En réponse à une question de M. Robert Galley, député, M. Henri Revol, sénateur, président, rapporteur, a indiqué que l'éventuelle ouverture de Kourou à un lanceur russe devrait être étudiée avec le plus grand sérieux et qu'il ne s'agissait pas d'une simple péripétie tactique, mais d'une décision stratégique majeure dont les conséquences à court et surtout, à long terme, devaient être soigneusement pesées.
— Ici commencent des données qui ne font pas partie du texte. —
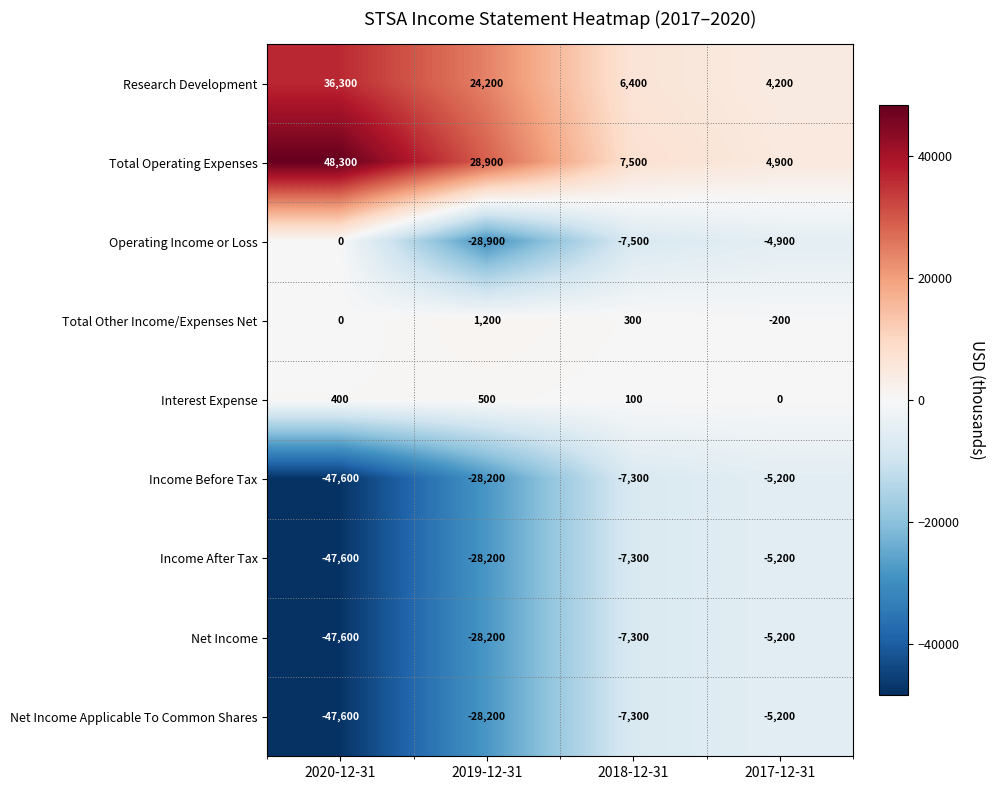

What is the difference between the second highest and second lowest values in the Net Income series?

20900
Il a proposé, avec l'accord de l'Office parlementaire d'évaluation des choix scientifiques et technologiques, d'envoyer, en son nom personnel aux ministres chargés de l'espace des pays membres de l'Agence spatiale européenne les quelques pages du rapport qui sont consacrées à ce sujet, à simple titre d'information.

M. Jean-Yves Le Déaut, député, s'est interrogé sur la situation financière difficile d'Arianespace et sur le devenir de la Station spatiale internationale.

M. Henri Revol, sénateur, président, rapporteur, a indiqué que le déficit pour l'année 2000 d'Arianespace était notamment dû à la production de la commercialisation en parallèle de deux lanceurs : Ariane 4 et Ariane 5, situation qui accroît les coûts financiers et devrait cesser en 2003 avec la fin de la commercialisation d'Ariane 4.

Il a confirmé que les récentes décisions américaines de réduire les budgets consacrés à la Station spatiale internationale risquaient de diminuer fortement les possibilités d'y mener des recherches scientifiques.

Répondant à une question de M. Serge Poignant, député, M. Henri Revol, sénateur, président, rapporteur, a indiqué que l'Europe spatiale se construisait sur la base de la coopération de l'Allemagne, de l'Italie et de la France.

L'Office a approuvé à l'unanimité le rapport de M. Henri Revol, sénateur, président, sur " la politique spatiale française : bilan et perspectives ".